The details of the dust-up are now as familiar to scandal-mongers like me as our own last squabble. In 2019 Mrs Rooney – schoolgirl sweetheart turned long-suffering wife to footballing ex-wunderkind Wayne – became suspicious that a friend was leaking stories about her to the Sun. She then tweaked her Instagram so that only Mrs Vardy’s account could view certain – fabricated – stories; a flooded mansion, a gender selection clinic in Mexico and the possibility of appearing on Strictly Come Dancing featured thus. When the grand reveal took place on Twitter a young film curator, Phoebe Bridges, came up with the classic ‘Wagatha Christie’ handle. Mrs Vardy denied being the leaker and when no public apology was forthcoming from Mrs Rooney, decided to go down the public entertainment route instead. And so a private gripe became the gaiety of the nation, with the added fun that the starring duo appear to have come dressed for a costume party; Vardy as an Amish bride, Rooney as a linebacker.

It’s telling that the wheels on this juggernaut of schadenfreude were set in motion before the pandemic and the war in Europe – what might have been shrugged off and snickered at in 2019 now looks positively immoral. When we hear that Vardy is suing Rooney for ‘destroying her reputation’ it’s not sexist to ask ‘What reputation?’ She claims that she was forced by her ex-husband to belittle poor Peter Andre in the press. I’ve got a few ex-husbands I separated from on bad terms, but if one of them had tried to force me to slander Peter Andre’s manhood, I’d have told them where to go. Vardy now says the legal battle has forced her to seek out therapy. But as Peter Andre has pointed out, his Mental Elf wasn’t exactly enhanced when Mrs Vardy told the world that he was hung like a hamster.

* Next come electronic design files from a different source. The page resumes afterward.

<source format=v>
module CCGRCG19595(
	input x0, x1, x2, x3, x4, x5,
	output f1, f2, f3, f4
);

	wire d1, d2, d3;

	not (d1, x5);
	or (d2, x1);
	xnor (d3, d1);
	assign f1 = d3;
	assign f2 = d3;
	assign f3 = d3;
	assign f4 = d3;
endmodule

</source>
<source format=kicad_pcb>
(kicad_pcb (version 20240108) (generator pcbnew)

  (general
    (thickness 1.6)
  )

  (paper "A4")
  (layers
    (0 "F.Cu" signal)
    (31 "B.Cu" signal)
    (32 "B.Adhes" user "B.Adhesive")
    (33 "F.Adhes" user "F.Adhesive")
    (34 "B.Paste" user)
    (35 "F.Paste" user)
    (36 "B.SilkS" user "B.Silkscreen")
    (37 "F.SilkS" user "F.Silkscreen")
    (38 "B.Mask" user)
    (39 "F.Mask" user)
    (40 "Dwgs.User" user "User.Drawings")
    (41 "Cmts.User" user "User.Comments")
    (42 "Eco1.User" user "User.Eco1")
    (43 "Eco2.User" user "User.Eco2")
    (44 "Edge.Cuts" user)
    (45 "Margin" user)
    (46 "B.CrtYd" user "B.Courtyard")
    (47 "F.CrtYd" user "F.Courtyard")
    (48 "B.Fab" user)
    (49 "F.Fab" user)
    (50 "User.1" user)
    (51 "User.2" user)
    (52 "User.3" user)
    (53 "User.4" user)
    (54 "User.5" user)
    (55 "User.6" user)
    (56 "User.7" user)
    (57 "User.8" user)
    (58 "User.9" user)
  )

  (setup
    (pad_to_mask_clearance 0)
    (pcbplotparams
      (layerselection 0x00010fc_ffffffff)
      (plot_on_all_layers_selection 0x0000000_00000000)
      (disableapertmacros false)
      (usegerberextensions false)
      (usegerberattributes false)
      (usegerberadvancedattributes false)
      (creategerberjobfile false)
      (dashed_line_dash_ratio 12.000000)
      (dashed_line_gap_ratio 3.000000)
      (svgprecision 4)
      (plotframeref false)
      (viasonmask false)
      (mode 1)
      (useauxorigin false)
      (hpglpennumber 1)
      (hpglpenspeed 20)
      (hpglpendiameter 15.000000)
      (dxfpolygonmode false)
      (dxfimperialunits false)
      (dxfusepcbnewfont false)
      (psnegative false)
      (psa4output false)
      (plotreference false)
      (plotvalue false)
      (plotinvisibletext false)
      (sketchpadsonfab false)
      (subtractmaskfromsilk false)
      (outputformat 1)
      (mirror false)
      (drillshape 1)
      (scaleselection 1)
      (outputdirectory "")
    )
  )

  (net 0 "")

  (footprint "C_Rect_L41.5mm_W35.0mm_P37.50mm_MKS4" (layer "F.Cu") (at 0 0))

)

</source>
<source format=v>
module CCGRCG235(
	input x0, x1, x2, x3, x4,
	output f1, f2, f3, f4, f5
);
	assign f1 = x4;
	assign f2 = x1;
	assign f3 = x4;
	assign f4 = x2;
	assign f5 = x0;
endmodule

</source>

There’s already been enough waterworks from Vardy to fill a decent-sized hot-tub, on TV chat shows and now in court. Mrs Rooney, admirably, has kept a stern, straight face, as befits one who has to put up with four lively boys – five if you count the befuddled, brothel-creeping Wayne. Though the WAG life may seem a smorgasbord of shoe-shopping and five-star sunshine from the outside, it really isn’t all that. The best footballers are spotted in adolescence and few of them ever really mature beyond that point, while they are rewarded vastly for simply kicking a ball around. With a few exceptions their wives find themselves well-groomed minders of sexually-incontinent overgrown schoolboys. But that’s no excuse for Vardy to be what I coined (in this very magazine in 2015) as a ‘Cry Bully – a hideous hybrid of victim and victor, weeper and walloper.’

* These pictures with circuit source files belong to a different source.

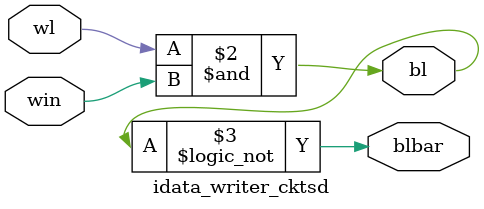
<source format=v>
module idata_writer_cktsd(bl,blbar,wl,win);
  input wl,win;
  output reg bl,blbar;
  always @(wl,win) begin
    bl = wl & win;
    blbar = !bl;
  end
endmodule

</source>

In the past, even rich and privileged women with money to burn wouldn’t have run crying to the courts the minute a lunch-partner looked at them funny. Jacqueline Susann considered but then decided against suing Truman Capote when he said she looked ‘like a truck driver in drag’ – not even when he pretended to recant it, apologising to any truckers who may have been offended. Talking on GMB, the gorgeous Angie Best – one of the first WAGS – summed it up beautifully: ‘We didn’t (sue) in those days, we just pulled our knickers up and got on with it… nowadays everybody’s very sensitive.’

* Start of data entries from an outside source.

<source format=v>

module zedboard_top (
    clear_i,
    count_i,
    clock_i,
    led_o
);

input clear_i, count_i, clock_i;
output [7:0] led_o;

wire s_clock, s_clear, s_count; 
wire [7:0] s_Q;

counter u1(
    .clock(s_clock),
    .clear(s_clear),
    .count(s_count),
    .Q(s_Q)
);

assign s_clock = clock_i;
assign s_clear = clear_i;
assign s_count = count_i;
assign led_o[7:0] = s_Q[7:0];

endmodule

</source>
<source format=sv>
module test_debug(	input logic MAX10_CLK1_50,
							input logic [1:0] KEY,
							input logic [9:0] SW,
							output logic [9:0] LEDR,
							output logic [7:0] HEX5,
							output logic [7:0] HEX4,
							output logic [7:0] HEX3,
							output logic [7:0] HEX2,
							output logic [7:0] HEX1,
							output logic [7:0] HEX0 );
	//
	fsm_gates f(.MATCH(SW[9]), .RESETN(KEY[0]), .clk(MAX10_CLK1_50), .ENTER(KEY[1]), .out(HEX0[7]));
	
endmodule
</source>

Hopefully the hard times ahead will dissuade the wealthy and privileged from their bids to compete in the Victimhood Olympics; the shunning of touchy Will Smith and the applause for stoic Chris Rock indicates this, as does the Netflix nix to the Sussexes. However Wagatha Christie ends, one verdict is clear; the sooner the rich and famous realise that the public see their troubles as nothing more or less than primetime entertainment, the sooner they’ll settle with their lawyers, shut up and go shopping.